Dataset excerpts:

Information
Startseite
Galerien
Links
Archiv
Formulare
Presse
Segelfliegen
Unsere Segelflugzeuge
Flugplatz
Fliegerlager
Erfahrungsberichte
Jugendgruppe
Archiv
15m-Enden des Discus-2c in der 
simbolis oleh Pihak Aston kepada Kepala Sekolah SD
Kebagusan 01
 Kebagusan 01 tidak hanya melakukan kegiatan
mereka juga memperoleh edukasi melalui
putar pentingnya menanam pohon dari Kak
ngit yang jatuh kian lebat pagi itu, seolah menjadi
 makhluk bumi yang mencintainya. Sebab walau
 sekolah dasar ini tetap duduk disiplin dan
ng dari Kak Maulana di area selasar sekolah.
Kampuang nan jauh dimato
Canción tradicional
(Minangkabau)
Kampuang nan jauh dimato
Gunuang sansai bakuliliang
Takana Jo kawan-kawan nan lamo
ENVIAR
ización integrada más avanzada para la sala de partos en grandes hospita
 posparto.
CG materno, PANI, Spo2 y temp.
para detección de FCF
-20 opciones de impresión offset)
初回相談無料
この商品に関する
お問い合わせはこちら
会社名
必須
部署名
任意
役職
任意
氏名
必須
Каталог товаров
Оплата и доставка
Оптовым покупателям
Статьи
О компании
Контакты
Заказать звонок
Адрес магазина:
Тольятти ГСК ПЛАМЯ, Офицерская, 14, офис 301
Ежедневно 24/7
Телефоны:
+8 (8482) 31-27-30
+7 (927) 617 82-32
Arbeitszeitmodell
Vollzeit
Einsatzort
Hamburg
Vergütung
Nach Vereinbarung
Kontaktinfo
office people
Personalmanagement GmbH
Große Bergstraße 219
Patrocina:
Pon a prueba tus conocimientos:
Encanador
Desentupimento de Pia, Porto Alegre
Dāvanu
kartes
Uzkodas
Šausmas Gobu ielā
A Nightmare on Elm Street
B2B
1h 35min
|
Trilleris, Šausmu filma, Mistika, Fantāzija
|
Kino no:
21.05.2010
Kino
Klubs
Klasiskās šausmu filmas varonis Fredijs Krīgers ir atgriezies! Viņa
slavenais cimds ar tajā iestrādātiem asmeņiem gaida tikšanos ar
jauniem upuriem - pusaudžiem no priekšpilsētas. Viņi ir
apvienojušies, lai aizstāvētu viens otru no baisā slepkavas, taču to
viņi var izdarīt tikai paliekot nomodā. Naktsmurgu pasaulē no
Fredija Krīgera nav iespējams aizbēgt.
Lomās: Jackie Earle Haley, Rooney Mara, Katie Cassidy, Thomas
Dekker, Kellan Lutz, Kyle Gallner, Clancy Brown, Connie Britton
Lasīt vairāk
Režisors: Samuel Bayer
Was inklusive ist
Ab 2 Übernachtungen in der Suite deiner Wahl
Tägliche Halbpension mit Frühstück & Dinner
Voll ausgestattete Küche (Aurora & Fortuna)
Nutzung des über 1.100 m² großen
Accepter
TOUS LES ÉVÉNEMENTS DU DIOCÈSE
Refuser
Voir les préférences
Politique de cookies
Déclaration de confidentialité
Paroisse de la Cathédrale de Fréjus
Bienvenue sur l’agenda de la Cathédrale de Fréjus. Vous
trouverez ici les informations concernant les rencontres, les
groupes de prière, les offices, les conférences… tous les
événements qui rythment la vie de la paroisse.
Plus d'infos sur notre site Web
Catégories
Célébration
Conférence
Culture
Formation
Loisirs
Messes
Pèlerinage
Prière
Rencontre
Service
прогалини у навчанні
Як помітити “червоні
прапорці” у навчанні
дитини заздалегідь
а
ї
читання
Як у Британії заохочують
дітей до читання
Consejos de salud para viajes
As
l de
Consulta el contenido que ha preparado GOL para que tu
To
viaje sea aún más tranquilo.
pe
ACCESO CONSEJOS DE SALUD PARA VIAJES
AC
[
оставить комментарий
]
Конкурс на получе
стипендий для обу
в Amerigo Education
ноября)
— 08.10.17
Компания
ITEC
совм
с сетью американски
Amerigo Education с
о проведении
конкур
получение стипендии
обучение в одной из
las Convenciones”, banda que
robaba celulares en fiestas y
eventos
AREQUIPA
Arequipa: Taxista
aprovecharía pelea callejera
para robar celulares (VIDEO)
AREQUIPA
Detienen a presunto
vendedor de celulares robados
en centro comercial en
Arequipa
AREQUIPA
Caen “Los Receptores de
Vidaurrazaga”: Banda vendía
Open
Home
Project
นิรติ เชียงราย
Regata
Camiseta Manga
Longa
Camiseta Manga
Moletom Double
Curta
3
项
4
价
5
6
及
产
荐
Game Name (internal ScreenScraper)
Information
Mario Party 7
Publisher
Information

* [YOUR GOAL]: An exact copy of all the records above is the required answer.

* [EXERCISE ANSWER]:
Information
Startseite
Galerien
Links
Archiv
Formulare
Presse
Segelfliegen
Unsere Segelflugzeuge
Flugplatz
Fliegerlager
Erfahrungsberichte
Jugendgruppe
Archiv
15m-Enden des Discus-2c in der 
simbolis oleh Pihak Aston kepada Kepala Sekolah SD
Kebagusan 01
 Kebagusan 01 tidak hanya melakukan kegiatan
mereka juga memperoleh edukasi melalui
putar pentingnya menanam pohon dari Kak
ngit yang jatuh kian lebat pagi itu, seolah menjadi
 makhluk bumi yang mencintainya. Sebab walau
 sekolah dasar ini tetap duduk disiplin dan
ng dari Kak Maulana di area selasar sekolah.
Kampuang nan jauh dimato
Canción tradicional
(Minangkabau)
Kampuang nan jauh dimato
Gunuang sansai bakuliliang
Takana Jo kawan-kawan nan lamo
ENVIAR
ización integrada más avanzada para la sala de partos en grandes hospita
 posparto.
CG materno, PANI, Spo2 y temp.
para detección de FCF
-20 opciones de impresión offset)
初回相談無料
この商品に関する
お問い合わせはこちら
会社名
必須
部署名
任意
役職
任意
氏名
必須
Каталог товаров
Оплата и доставка
Оптовым покупателям
Статьи
О компании
Контакты
Заказать звонок
Адрес магазина:
Тольятти ГСК ПЛАМЯ, Офицерская, 14, офис 301
Ежедневно 24/7
Телефоны:
+8 (8482) 31-27-30
+7 (927) 617 82-32
Arbeitszeitmodell
Vollzeit
Einsatzort
Hamburg
Vergütung
Nach Vereinbarung
Kontaktinfo
office people
Personalmanagement GmbH
Große Bergstraße 219
Patrocina:
Pon a prueba tus conocimientos:
Encanador
Desentupimento de Pia, Porto Alegre
Dāvanu
kartes
Uzkodas
Šausmas Gobu ielā
A Nightmare on Elm Street
B2B
1h 35min
|
Trilleris, Šausmu filma, Mistika, Fantāzija
|
Kino no:
21.05.2010
Kino
Klubs
Klasiskās šausmu filmas varonis Fredijs Krīgers ir atgriezies! Viņa
slavenais cimds ar tajā iestrādātiem asmeņiem gaida tikšanos ar
jauniem upuriem - pusaudžiem no priekšpilsētas. Viņi ir
apvienojušies, lai aizstāvētu viens otru no baisā slepkavas, taču to
viņi var izdarīt tikai paliekot nomodā. Naktsmurgu pasaulē no
Fredija Krīgera nav iespējams aizbēgt.
Lomās: Jackie Earle Haley, Rooney Mara, Katie Cassidy, Thomas
Dekker, Kellan Lutz, Kyle Gallner, Clancy Brown, Connie Britton
Lasīt vairāk
Režisors: Samuel Bayer
Was inklusive ist
Ab 2 Übernachtungen in der Suite deiner Wahl
Tägliche Halbpension mit Frühstück & Dinner
Voll ausgestattete Küche (Aurora & Fortuna)
Nutzung des über 1.100 m² großen
Accepter
TOUS LES ÉVÉNEMENTS DU DIOCÈSE
Refuser
Voir les préférences
Politique de cookies
Déclaration de confidentialité
Paroisse de la Cathédrale de Fréjus
Bienvenue sur l’agenda de la Cathédrale de Fréjus. Vous
trouverez ici les informations concernant les rencontres, les
groupes de prière, les offices, les conférences… tous les
événements qui rythment la vie de la paroisse.
Plus d'infos sur notre site Web
Catégories
Célébration
Conférence
Culture
Formation
Loisirs
Messes
Pèlerinage
Prière
Rencontre
Service
прогалини у навчанні
Як помітити “червоні
прапорці” у навчанні
дитини заздалегідь
а
ї
читання
Як у Британії заохочують
дітей до читання
Consejos de salud para viajes
As
l de
Consulta el contenido que ha preparado GOL para que tu
To
viaje sea aún más tranquilo.
pe
ACCESO CONSEJOS DE SALUD PARA VIAJES
AC
[
оставить комментарий
]
Конкурс на получе
стипендий для обу
в Amerigo Education
ноября)
— 08.10.17
Компания
ITEC
совм
с сетью американски
Amerigo Education с
о проведении
конкур
получение стипендии
обучение в одной из
las Convenciones”, banda que
robaba celulares en fiestas y
eventos
AREQUIPA
Arequipa: Taxista
aprovecharía pelea callejera
para robar celulares (VIDEO)
AREQUIPA
Detienen a presunto
vendedor de celulares robados
en centro comercial en
Arequipa
AREQUIPA
Caen “Los Receptores de
Vidaurrazaga”: Banda vendía
Open
Home
Project
นิรติ เชียงราย
Regata
Camiseta Manga
Longa
Camiseta Manga
Moletom Double
Curta
3
项
4
价
5
6
及
产
荐
Game Name (internal ScreenScraper)
Information
Mario Party 7
Publisher
Information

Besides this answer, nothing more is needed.